Nuove tasse e crisi economica: nonostante siano storicamente portate al risparmio, ormai le famiglie italiane spendono quanto guadagnano. Lo dice un’inchiesta del Sole24Ore sulla base di dati Istat: per un coppia con due figli ci vogliono venti giorni per le spese e nove per le tasse: quel che resta serve a risparmiare.

In pratica, con la crisi economica e le manovre finanziarie le famiglie italiane non risparmiano più, d’altronde non si vede come sia possibile: cinque provvedimenti in un anno taglierebbero le gambe a chiunque.

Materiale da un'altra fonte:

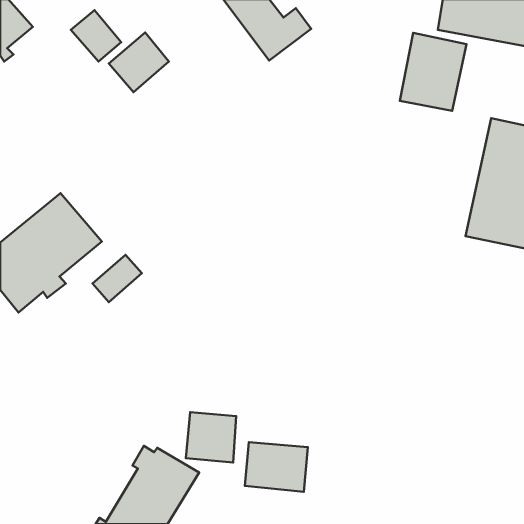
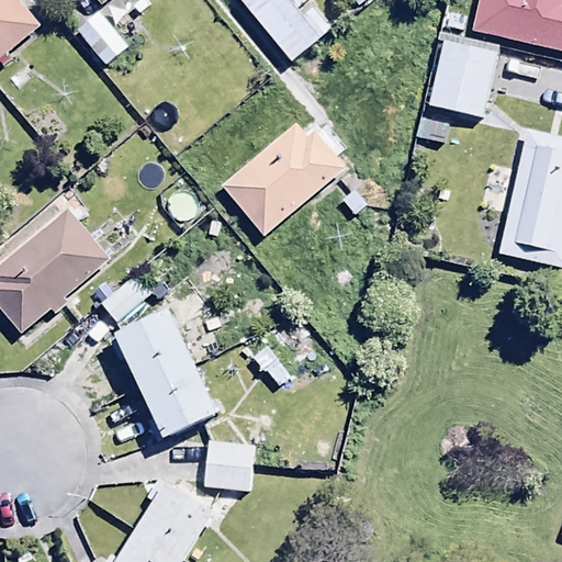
building: [109,33,169,92] -> none
building: none -> [224,124,342,235]
building: none -> [119,311,218,438]
building: [245,442,308,492] -> none

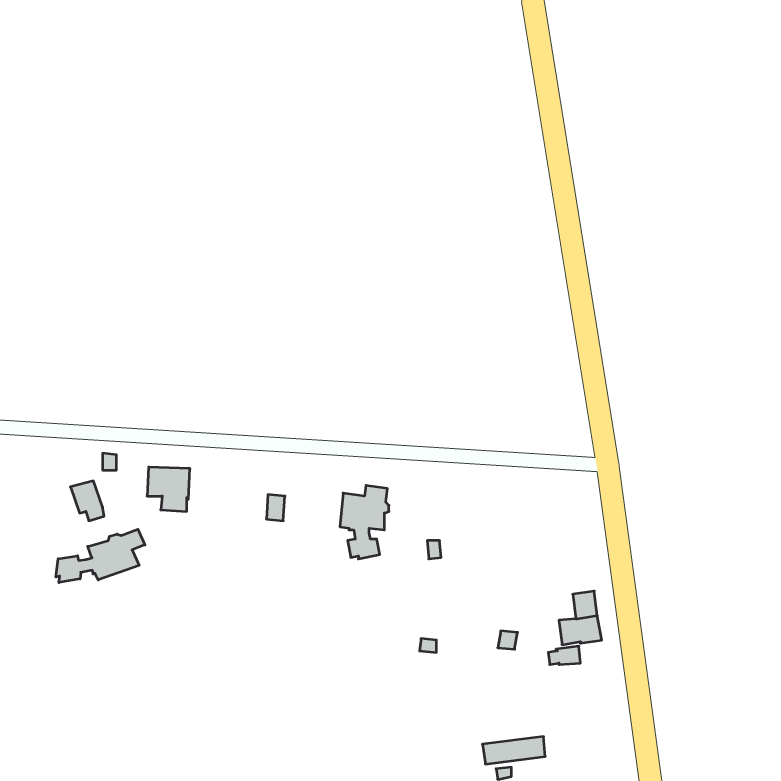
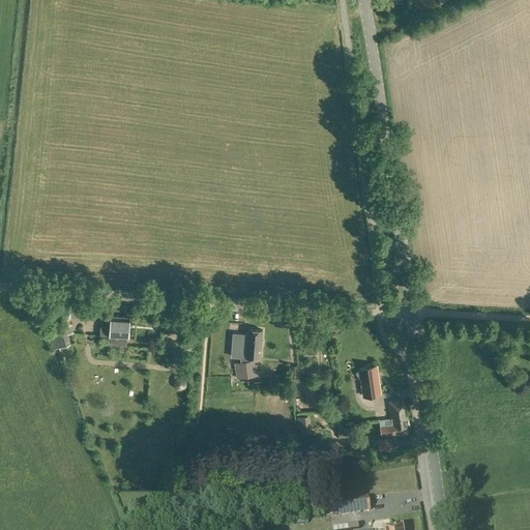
building: [56,529,145,583] -> none
building: none -> [354,366,381,396]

Se poi si considera che i consumi – specialmente quelli energetici – e i costi per i servizi sono aumentati senza un adeguamento salariale nazionale, la questione ormai è stupirsi che non intacchino i risparmi accumulati in passato. La retribuzione dal 2010 al 2011 è cresciuta del 1,9%, mentre l’inflazione è cresciuta complessivamente di più: il 2,6%.

Le due giornate di media a disposizione – con un piccolo vantaggio per chi ha un figlio solo invece che due, ma meno di quanto si supporebbe – per risparmiare sono troppo poche per riuscire ad accrescere un gruzzoletto, ma comunque consentono quello stile di vita di sostentamento che caratterizza questi tempi di crisi, ma che nel 2012 arriveranno al limite.

Le statistiche del Calendario 2011 della spesa familiare stimano che così come si lavorerà una settimana in più, 171 giorni (fino al 19 giugno) per pagare le tasse, se si aggiungono le spese rincarate da aumento dell’Iva e dalle accise, in pratica saremo liberi a Sant’Ambrogio: il 7 dicembre.